To ensure it’s smiles all around when presents are opened this giving season, be on the alert and don’t wrap up any of the toys the folks from W.A.T.C.H.—Watch Against Toys Causing Harm, Inc.—are cautioning us about this year. They’ve been working hard to keep kids safe for over forty years and say that 2014’s list typify many of the problems they keep uncovering.
Says James Swartz, the organization’s director, “There’s no reason, after all these years, we should have toys like this. We shouldn’t be finding these things for manufacturers. They should be designing them appropriately in the first place.”

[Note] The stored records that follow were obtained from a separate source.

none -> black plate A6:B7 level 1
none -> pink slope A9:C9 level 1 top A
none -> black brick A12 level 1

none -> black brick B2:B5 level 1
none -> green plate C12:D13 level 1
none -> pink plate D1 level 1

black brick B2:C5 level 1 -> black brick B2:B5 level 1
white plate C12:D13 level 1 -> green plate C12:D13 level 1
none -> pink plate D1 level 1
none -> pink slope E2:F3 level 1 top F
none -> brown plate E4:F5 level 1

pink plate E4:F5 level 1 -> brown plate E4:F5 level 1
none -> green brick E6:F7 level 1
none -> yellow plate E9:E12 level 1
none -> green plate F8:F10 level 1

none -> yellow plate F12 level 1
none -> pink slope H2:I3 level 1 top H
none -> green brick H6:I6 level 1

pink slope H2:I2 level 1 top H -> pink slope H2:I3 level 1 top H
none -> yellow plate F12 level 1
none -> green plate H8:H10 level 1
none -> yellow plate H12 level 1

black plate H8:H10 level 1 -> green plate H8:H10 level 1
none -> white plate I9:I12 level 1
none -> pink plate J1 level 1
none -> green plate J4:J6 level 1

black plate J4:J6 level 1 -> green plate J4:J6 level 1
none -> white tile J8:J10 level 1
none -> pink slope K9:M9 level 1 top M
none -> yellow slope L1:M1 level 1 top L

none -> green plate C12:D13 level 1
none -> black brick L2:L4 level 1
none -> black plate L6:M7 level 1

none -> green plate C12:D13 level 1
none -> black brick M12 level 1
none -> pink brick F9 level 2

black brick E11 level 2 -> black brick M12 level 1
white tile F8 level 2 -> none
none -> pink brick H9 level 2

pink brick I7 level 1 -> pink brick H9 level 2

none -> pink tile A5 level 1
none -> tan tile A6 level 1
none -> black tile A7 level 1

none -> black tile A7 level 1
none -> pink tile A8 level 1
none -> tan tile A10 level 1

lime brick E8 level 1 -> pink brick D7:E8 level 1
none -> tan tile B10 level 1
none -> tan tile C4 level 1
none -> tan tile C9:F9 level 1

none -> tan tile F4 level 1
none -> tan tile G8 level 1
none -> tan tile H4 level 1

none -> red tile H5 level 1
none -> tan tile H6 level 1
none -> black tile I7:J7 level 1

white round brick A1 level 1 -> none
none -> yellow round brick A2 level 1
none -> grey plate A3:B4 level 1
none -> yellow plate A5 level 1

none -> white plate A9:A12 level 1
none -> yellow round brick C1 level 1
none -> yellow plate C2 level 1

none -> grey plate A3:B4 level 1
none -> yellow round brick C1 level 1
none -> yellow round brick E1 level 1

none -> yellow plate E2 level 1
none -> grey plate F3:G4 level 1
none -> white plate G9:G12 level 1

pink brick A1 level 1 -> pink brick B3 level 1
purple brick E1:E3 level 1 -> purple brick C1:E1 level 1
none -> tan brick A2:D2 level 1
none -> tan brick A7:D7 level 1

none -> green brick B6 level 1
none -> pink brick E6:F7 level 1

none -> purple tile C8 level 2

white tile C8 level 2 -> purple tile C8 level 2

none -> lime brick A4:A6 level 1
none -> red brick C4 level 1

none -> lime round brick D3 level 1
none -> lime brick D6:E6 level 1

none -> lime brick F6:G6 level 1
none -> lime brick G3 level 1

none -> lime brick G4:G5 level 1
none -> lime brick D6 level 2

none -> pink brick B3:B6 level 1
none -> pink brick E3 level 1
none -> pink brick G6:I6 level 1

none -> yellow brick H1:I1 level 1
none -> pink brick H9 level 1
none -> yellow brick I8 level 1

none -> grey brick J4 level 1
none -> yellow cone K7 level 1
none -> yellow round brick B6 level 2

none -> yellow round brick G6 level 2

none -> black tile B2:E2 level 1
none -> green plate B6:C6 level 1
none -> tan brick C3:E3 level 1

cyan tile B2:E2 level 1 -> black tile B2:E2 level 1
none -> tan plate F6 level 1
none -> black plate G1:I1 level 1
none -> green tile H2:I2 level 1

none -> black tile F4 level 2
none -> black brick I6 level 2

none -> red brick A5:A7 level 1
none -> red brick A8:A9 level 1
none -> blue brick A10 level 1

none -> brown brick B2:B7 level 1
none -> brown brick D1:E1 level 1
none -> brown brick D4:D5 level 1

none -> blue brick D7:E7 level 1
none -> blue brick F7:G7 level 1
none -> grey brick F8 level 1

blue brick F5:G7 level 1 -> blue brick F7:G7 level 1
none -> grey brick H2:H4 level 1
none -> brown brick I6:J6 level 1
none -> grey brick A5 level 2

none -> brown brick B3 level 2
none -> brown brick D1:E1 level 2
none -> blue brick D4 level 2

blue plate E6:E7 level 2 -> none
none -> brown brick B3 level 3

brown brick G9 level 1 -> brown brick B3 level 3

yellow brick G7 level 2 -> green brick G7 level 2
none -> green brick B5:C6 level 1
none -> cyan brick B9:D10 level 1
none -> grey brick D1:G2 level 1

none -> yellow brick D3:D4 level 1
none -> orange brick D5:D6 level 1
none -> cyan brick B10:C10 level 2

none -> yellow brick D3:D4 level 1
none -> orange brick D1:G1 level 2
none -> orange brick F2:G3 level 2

W.A.T.C.H.’s bottom line: “We are warning parents not to assume the toys they buy are safe. Many consumers are under the impression that heightened public attention to toy safety, increased government regulations and screening by big name manufacturers and retailers have eliminated hazards from toy store shelves—but this is not the case. The key message today it to let caregivers know that, while there are dangerous toys being sold in retail stores, awareness this holiday season and year-round truly can save lives.”
That’s for sure, so don’t take their concerns lightly. Indeed, in the last 12 months, 17 toys were recalled for a total of 4,800,000 units. Moreover, the Consumer Product Safety Commission (CPSC) reported that in 2012 alone, 265,000 toy-related injuries were reported, as were 11 toy-related deaths of children under 15. Plus, between 2010 and 2012, 47 such deaths occurred, so beware.
In other words, remember that marketing too often trumps safety, so be a savvy shopper and don’t be lured into buying potentially harmful toys for your kids, including these worst picks for 2014 from W.A.T.C.H.:
- Zing’s Air Storm Firetek Bow: Designed for kids 8 and older, this bow is sold with 3 “screaming whistle” arrows that can fly 145 feet. No wonder, then, that the packaging cautions against aiming at eyes, faces, people or animals. It also advises against playing with it in complete darkness.
- Radio Flyer’s Radio Flyer Ziggie: Made for kids 3 to 8, this 4-wheel cycle’s seat sits only 8 inches off the ground, too low to be visible to drivers. Moreover, buyers are warned that “continuous adult supervision is required” and that the rider should always wear a helmet and other safety gear. The kid on the package does not.
- Toysmith’s Catapencil: Marketed to kids of all ages, this miniature slingshot-style launcher actually shoots pencils yet comes with no warnings whatsoever, except to use it as “target practice for your desktop.”
- Skip Hop’s Alphabet Zoo Rock & Stack Pull Toy: Recommended for little ones 18 months and older, this pull toy advises adult supervision and warns against its use by children any younger than 18 months because of a strangulation danger. That’s because, although the industry requires toy strings be less than 12 inches long, this one is about 20 inches.
- Junxing Toys’ Swat Electric Machine Gun: This inexpensive gun is marketed to kids 5 and older and looks like the real thing, which is unsettling to say the least. The packaging actually warns that it be used for amusement only and not aimed at living things.
- Walmart’s Wooden Instruments: Although marketed for children as young as 12 months, this item comes with no warnings, even though the 4-1/2-inch long drumstick poses a potential choking hazard.
- Norman & Globus’s Bottle Rocket Party: Aimed at kids 8 and older, the packaging warns that “use of projectiles may be harmful if misused” and calls for strict adult supervision. And while it comes with yellow caution tape, the required safety goggles are not included.
- JC Toys’ Lil’ Cutesies—Best Friends: These dolls are marketed to children two years old and up, and parents are advised to discard all packaging tags, ties, and mounting accessories for safety’s sake. Plus, the decorative ribbon bow can come off turning it into a choking hazard.
- Toys “R” Us’s True Legends Orcs Battle Hammer: This hard plastic battle hammer is almost 2 feet long, yet it comes with no warnings despite its “potential for blunt impact injuries.”
- Toys “R” Us’s Colored Hedgehog: Designed for infants, this soft, colorful hedgehog has long, fiber-like hair that’s easily pulled out and can be ingested or inhaled. Nevertheless, it comes with no warnings except to advise the removal of all tags before giving it to a child.
The bottom line: Danger lurks, so, for safety’s sake, take heed and be sure not to drop any of these toys—or any others that are potentially harmful—in your shopping cart, thus ensuring the merry and happy in your holiday.